*** Trecho do documento ***

Quebra de paradigma na agenda ambiental | Do cenário de “custos” para os “ativos” no setor privado


Quebra de paradigma na agenda ambiental | Do cenário de “custos” para os “ativos” no setor privado


Durante séculos a fio, a humanidade tem exercido uma influência incisiva nos meios sustentadores da harmonia do planeta. Com isso hoje, o meio ambiente é declarado um dos mais importantes bens jurídicos, essencial à qualidade de vida e de grande relevância à sua sobrevivência. 

O conhecimento da humanidade em relação aos perigos da intervenção cotidiana se deu da pior maneira: através de acontecimentos naturais, ou não, catastróficos, que até então eram inimagináveis. Ou seja, o saber científico, por vezes, se mostrou insuficiente e incapaz de prever as consequências da ingerência do homem no meio ambiente1.

Com isso, a sociedade tem voltado os seus olhos para o setor produtivo e cobrado uma postura ambientalmente coerente com as políticas públicas e seus preceitos. Olhando o meio ambiente de maneira diferente, mudando paradigmas de forma a superar o modelo atual e incorporar as estratégias ambientais em suas agendas.

Nesse contexto, na tentativa de reverter o presente quadro de perigo e prevenir danos futuros ao meio ambiente, foram publicados diversos atos infraconstitucionais que regulamentam a matéria.

Historicamente, no Brasil, o movimento “saltou os olhos” a partir da década de 80. Dentre os  marcos legislativos destacam-se: (I) a Constituição da República de 1988 que elevou o meio ambiente à categoria de bem da coletividade constitucionalmente protegido; (II) a Lei nº 6.938/81 - Política Nacional do Meio Ambiente (“PNMA”), que definiu de forma inovadora os objetivos e instrumentos para a defesa do meio ambiente, bem como os principais conceitos e princípios a serem considerados para o desenvolvimento sustentável e (III) a Lei nº 9.605/98 - Lei de Crimes Ambientais, que regulamenta a responsabilização penal e sanções penais e administrativas aplicáveis às condutas e atividades lesivas ao meio ambiente. 

Neste contexto, o desenvolvimento sustentável ganhou força e “os custos sociais externos que acompanham o processo produtivo (v.g., o custo resultante dos danos ambientais) precisam ser internalizados”2  (internalização das externalidades socioambientais negativas).

*** Entradas de dados ***

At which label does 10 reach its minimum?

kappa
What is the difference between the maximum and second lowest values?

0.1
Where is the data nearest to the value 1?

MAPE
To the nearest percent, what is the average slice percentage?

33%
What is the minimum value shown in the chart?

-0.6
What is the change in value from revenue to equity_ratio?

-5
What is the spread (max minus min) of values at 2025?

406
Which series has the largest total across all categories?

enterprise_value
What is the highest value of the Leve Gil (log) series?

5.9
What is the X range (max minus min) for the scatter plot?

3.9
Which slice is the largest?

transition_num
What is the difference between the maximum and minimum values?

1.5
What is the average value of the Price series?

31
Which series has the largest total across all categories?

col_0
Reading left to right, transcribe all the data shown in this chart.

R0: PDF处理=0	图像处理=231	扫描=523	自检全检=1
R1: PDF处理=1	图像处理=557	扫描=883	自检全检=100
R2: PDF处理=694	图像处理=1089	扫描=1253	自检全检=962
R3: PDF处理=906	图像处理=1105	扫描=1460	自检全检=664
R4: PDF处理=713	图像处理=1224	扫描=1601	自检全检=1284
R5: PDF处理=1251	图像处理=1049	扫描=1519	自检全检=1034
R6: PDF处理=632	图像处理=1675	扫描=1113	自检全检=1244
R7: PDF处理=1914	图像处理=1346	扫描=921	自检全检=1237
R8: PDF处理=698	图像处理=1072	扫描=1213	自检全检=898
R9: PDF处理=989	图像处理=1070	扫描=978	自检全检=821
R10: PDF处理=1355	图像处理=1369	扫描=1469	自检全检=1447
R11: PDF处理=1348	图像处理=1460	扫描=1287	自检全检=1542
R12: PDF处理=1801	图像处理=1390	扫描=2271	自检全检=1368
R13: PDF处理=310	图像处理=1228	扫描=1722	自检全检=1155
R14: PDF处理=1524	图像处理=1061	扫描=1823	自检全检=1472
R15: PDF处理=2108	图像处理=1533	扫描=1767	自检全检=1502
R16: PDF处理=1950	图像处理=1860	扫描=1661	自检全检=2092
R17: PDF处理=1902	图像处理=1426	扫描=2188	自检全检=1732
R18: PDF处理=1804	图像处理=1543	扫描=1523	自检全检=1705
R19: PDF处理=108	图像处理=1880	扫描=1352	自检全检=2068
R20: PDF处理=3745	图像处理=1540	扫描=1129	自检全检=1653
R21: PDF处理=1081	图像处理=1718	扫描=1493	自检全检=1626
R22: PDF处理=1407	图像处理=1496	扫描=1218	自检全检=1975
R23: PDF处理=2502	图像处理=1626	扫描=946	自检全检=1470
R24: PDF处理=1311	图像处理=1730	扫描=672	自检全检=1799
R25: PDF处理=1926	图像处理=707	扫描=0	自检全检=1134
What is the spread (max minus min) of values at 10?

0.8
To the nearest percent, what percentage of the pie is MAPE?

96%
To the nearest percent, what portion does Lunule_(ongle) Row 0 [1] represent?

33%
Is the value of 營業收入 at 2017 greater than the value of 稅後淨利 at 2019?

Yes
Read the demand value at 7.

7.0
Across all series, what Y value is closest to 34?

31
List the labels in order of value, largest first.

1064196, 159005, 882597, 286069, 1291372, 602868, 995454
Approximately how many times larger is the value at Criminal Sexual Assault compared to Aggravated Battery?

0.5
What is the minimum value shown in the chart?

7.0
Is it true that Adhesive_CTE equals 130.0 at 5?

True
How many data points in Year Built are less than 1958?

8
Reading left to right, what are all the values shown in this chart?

***

- Requisitos das tarefas
- a) Responda, com base no texto sobre a agenda ambiental:
(i) A partir de que década o movimento ambiental "saltou os olhos" no Brasil?
(ii) Que lei é identificada como Lei de Crimes Ambientais?
(iii) A que categoria a Constituição da República de 1988 elevou o meio ambiente?
- b) Extraia do texto sobre a agenda ambiental, sem qualquer alteração, o trecho que se inicia com as palavras "Neste contexto, o" e se encerra com "externalidades socioambientais negativas).".
As linhas constituem material à parte, independente do texto sobre a agenda ambiental.

- Respostas por tarefa
- a)
(i) A partir da década de 80.
(ii) A Lei nº 9.605/98.
(iii) À categoria de bem da coletividade constitucionalmente protegido.

- b)
Neste contexto, o desenvolvimento sustentável ganhou força e “os custos sociais externos que acompanham o processo produtivo (v.g., o custo resultante dos danos ambientais) precisam ser internalizados”2  (internalização das externalidades socioambientais negativas).